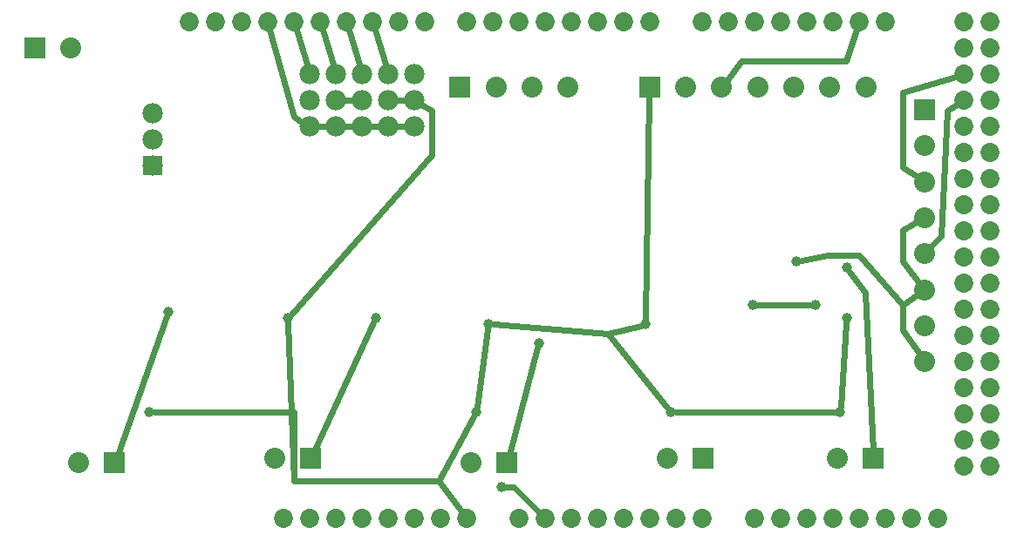
<source format=gbl>
G04 MADE WITH FRITZING*
G04 WWW.FRITZING.ORG*
G04 DOUBLE SIDED*
G04 HOLES PLATED*
G04 CONTOUR ON CENTER OF CONTOUR VECTOR*
%ASAXBY*%
%FSLAX23Y23*%
%MOIN*%
%OFA0B0*%
%SFA1.0B1.0*%
%ADD10C,0.078000*%
%ADD11C,0.080000*%
%ADD12C,0.072917*%
%ADD13C,0.039370*%
%ADD14R,0.080000X0.080000*%
%ADD15R,0.078000X0.078000*%
%ADD16C,0.024000*%
%LNCOPPER0*%
G90*
G70*
G54D10*
X1500Y1807D03*
X1500Y1707D03*
X1500Y1607D03*
X1200Y1807D03*
X1200Y1707D03*
X1200Y1607D03*
X1300Y1807D03*
X1300Y1707D03*
X1300Y1607D03*
X1400Y1807D03*
X1400Y1707D03*
X1400Y1607D03*
X1600Y1807D03*
X1600Y1707D03*
X1600Y1607D03*
G54D11*
X3550Y1671D03*
X3550Y1534D03*
X3550Y1396D03*
X3550Y1258D03*
X3550Y1120D03*
X3550Y982D03*
X3550Y845D03*
X3550Y707D03*
X1775Y1757D03*
X1912Y1757D03*
X2050Y1757D03*
X2188Y1757D03*
G54D10*
X600Y1457D03*
X600Y1557D03*
X600Y1657D03*
G54D12*
X3000Y107D03*
X1400Y107D03*
X3100Y107D03*
X3200Y107D03*
X3300Y107D03*
X3400Y107D03*
X3700Y1507D03*
X3500Y107D03*
X3600Y107D03*
X1440Y2007D03*
X2000Y107D03*
X2100Y107D03*
X2200Y107D03*
X2300Y107D03*
X3700Y707D03*
X2400Y107D03*
X2500Y107D03*
X2600Y107D03*
X2700Y107D03*
X2200Y2007D03*
X3700Y1907D03*
X3700Y1107D03*
X3700Y307D03*
X1040Y2007D03*
X1800Y107D03*
X1800Y2007D03*
X3700Y1707D03*
X3700Y1307D03*
X3700Y907D03*
X3400Y2007D03*
X3700Y507D03*
X3300Y2007D03*
X3200Y2007D03*
X3100Y2007D03*
X3000Y2007D03*
X2900Y2007D03*
X2800Y2007D03*
X2700Y2007D03*
X840Y2007D03*
X1240Y2007D03*
X1640Y2007D03*
X1200Y107D03*
X1600Y107D03*
X2400Y2007D03*
X2000Y2007D03*
X3700Y2007D03*
X3700Y1807D03*
X3700Y1607D03*
X3700Y1407D03*
X3700Y1207D03*
X3700Y1007D03*
X3700Y807D03*
X3700Y607D03*
X3700Y407D03*
X740Y2007D03*
X940Y2007D03*
X1140Y2007D03*
X1340Y2007D03*
X1540Y2007D03*
X1100Y107D03*
X1300Y107D03*
X1500Y107D03*
X1700Y107D03*
X2500Y2007D03*
X2300Y2007D03*
X2100Y2007D03*
X1900Y2007D03*
X3800Y2007D03*
X3800Y1907D03*
X3800Y1807D03*
X3800Y1707D03*
X3800Y1607D03*
X3800Y1507D03*
X3800Y1407D03*
X3800Y1307D03*
X3800Y1207D03*
X3800Y1107D03*
X3800Y1007D03*
X3800Y907D03*
X3800Y807D03*
X3800Y707D03*
X3800Y607D03*
X3800Y507D03*
X3800Y407D03*
X3800Y307D03*
X2900Y107D03*
G54D11*
X2499Y1757D03*
X2637Y1757D03*
X2775Y1757D03*
X2912Y1757D03*
X3050Y1757D03*
X3188Y1757D03*
X3326Y1757D03*
X150Y1907D03*
X288Y1907D03*
X455Y320D03*
X318Y320D03*
X2705Y337D03*
X2568Y337D03*
X1955Y320D03*
X1818Y320D03*
X1205Y337D03*
X1068Y337D03*
X3355Y337D03*
X3218Y337D03*
G54D13*
X660Y899D03*
X3252Y1067D03*
X2076Y779D03*
X1932Y227D03*
X1452Y875D03*
X3060Y1091D03*
X1116Y875D03*
X1836Y515D03*
X1884Y851D03*
X2580Y515D03*
X2484Y851D03*
X3228Y515D03*
X3252Y875D03*
X588Y515D03*
X2892Y923D03*
X3132Y923D03*
G54D14*
X3550Y1671D03*
X1775Y1757D03*
G54D15*
X600Y1457D03*
G54D14*
X2499Y1757D03*
X150Y1907D03*
X455Y320D03*
X2705Y337D03*
X1955Y320D03*
X1205Y337D03*
X3355Y337D03*
G54D16*
X3250Y1858D02*
X3290Y1978D01*
D02*
X2850Y1858D02*
X3250Y1858D01*
D02*
X2793Y1782D02*
X2850Y1858D01*
D02*
X1192Y1836D02*
X1149Y1978D01*
D02*
X1292Y1836D02*
X1249Y1978D01*
D02*
X1449Y1978D02*
X1492Y1836D01*
D02*
X1392Y1836D02*
X1349Y1978D01*
D02*
X3571Y1143D02*
X3612Y1187D01*
X3612Y1187D02*
X3636Y1667D01*
X3636Y1667D02*
X3675Y1691D01*
D02*
X3524Y1413D02*
X3468Y1451D01*
X3468Y1451D02*
X3468Y1739D01*
X3468Y1739D02*
X3671Y1798D01*
D02*
X466Y350D02*
X654Y881D01*
D02*
X3354Y368D02*
X3324Y971D01*
X3324Y971D02*
X3263Y1052D01*
D02*
X1963Y351D02*
X2071Y761D01*
D02*
X2079Y128D02*
X1980Y227D01*
X1980Y227D02*
X1951Y227D01*
D02*
X1218Y366D02*
X1444Y858D01*
D02*
X1270Y1607D02*
X1230Y1607D01*
D02*
X1370Y1607D02*
X1330Y1607D01*
D02*
X1470Y1607D02*
X1430Y1607D01*
D02*
X1570Y1607D02*
X1530Y1607D01*
D02*
X1048Y1978D02*
X1140Y1643D01*
X1140Y1643D02*
X1174Y1622D01*
D02*
X3525Y964D02*
X3468Y923D01*
X3468Y923D02*
X3468Y827D01*
X3468Y827D02*
X3533Y733D01*
D02*
X3523Y1243D02*
X3468Y1211D01*
X3468Y1211D02*
X3468Y1091D01*
X3468Y1091D02*
X3531Y1007D01*
D02*
X3079Y1095D02*
X3180Y1115D01*
X3180Y1115D02*
X3300Y1115D01*
X3300Y1115D02*
X3468Y923D01*
D02*
X1370Y1707D02*
X1330Y1707D01*
D02*
X1570Y1707D02*
X1530Y1707D01*
D02*
X1129Y889D02*
X1668Y1499D01*
X1668Y1499D02*
X1668Y1667D01*
X1668Y1667D02*
X1626Y1692D01*
D02*
X1827Y498D02*
X1692Y251D01*
X1692Y251D02*
X1140Y251D01*
X1140Y251D02*
X1117Y856D01*
D02*
X1782Y131D02*
X1692Y251D01*
D02*
X1881Y832D02*
X1839Y534D01*
D02*
X2568Y530D02*
X2340Y815D01*
X2340Y815D02*
X1903Y850D01*
D02*
X2466Y846D02*
X2340Y815D01*
D02*
X3209Y515D02*
X2599Y515D01*
D02*
X3251Y856D02*
X3229Y534D01*
D02*
X607Y515D02*
X1140Y515D01*
X1140Y515D02*
X1140Y251D01*
D02*
X2498Y1726D02*
X2484Y870D01*
D02*
X2911Y923D02*
X3113Y923D01*
G04 End of Copper0*
M02*
</source>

◆ ◆ ◆ ◆ ◆

Your task =
What are the lines, exactly as written above, from the line with "X1600Y1607D03*" to the line with "X3800Y1307D03*", both included? Output only those.

Response =
X1600Y1607D03*
G54D11*
X3550Y1671D03*
X3550Y1534D03*
X3550Y1396D03*
X3550Y1258D03*
X3550Y1120D03*
X3550Y982D03*
X3550Y845D03*
X3550Y707D03*
X1775Y1757D03*
X1912Y1757D03*
X2050Y1757D03*
X2188Y1757D03*
G54D10*
X600Y1457D03*
X600Y1557D03*
X600Y1657D03*
G54D12*
X3000Y107D03*
X1400Y107D03*
X3100Y107D03*
X3200Y107D03*
X3300Y107D03*
X3400Y107D03*
X3700Y1507D03*
X3500Y107D03*
X3600Y107D03*
X1440Y2007D03*
X2000Y107D03*
X2100Y107D03*
X2200Y107D03*
X2300Y107D03*
X3700Y707D03*
X2400Y107D03*
X2500Y107D03*
X2600Y107D03*
X2700Y107D03*
X2200Y2007D03*
X3700Y1907D03*
X3700Y1107D03*
X3700Y307D03*
X1040Y2007D03*
X1800Y107D03*
X1800Y2007D03*
X3700Y1707D03*
X3700Y1307D03*
X3700Y907D03*
X3400Y2007D03*
X3700Y507D03*
X3300Y2007D03*
X3200Y2007D03*
X3100Y2007D03*
X3000Y2007D03*
X2900Y2007D03*
X2800Y2007D03*
X2700Y2007D03*
X840Y2007D03*
X1240Y2007D03*
X1640Y2007D03*
X1200Y107D03*
X1600Y107D03*
X2400Y2007D03*
X2000Y2007D03*
X3700Y2007D03*
X3700Y1807D03*
X3700Y1607D03*
X3700Y1407D03*
X3700Y1207D03*
X3700Y1007D03*
X3700Y807D03*
X3700Y607D03*
X3700Y407D03*
X740Y2007D03*
X940Y2007D03*
X1140Y2007D03*
X1340Y2007D03*
X1540Y2007D03*
X1100Y107D03*
X1300Y107D03*
X1500Y107D03*
X1700Y107D03*
X2500Y2007D03*
X2300Y2007D03*
X2100Y2007D03*
X1900Y2007D03*
X3800Y2007D03*
X3800Y1907D03*
X3800Y1807D03*
X3800Y1707D03*
X3800Y1607D03*
X3800Y1507D03*
X3800Y1407D03*
X3800Y1307D03*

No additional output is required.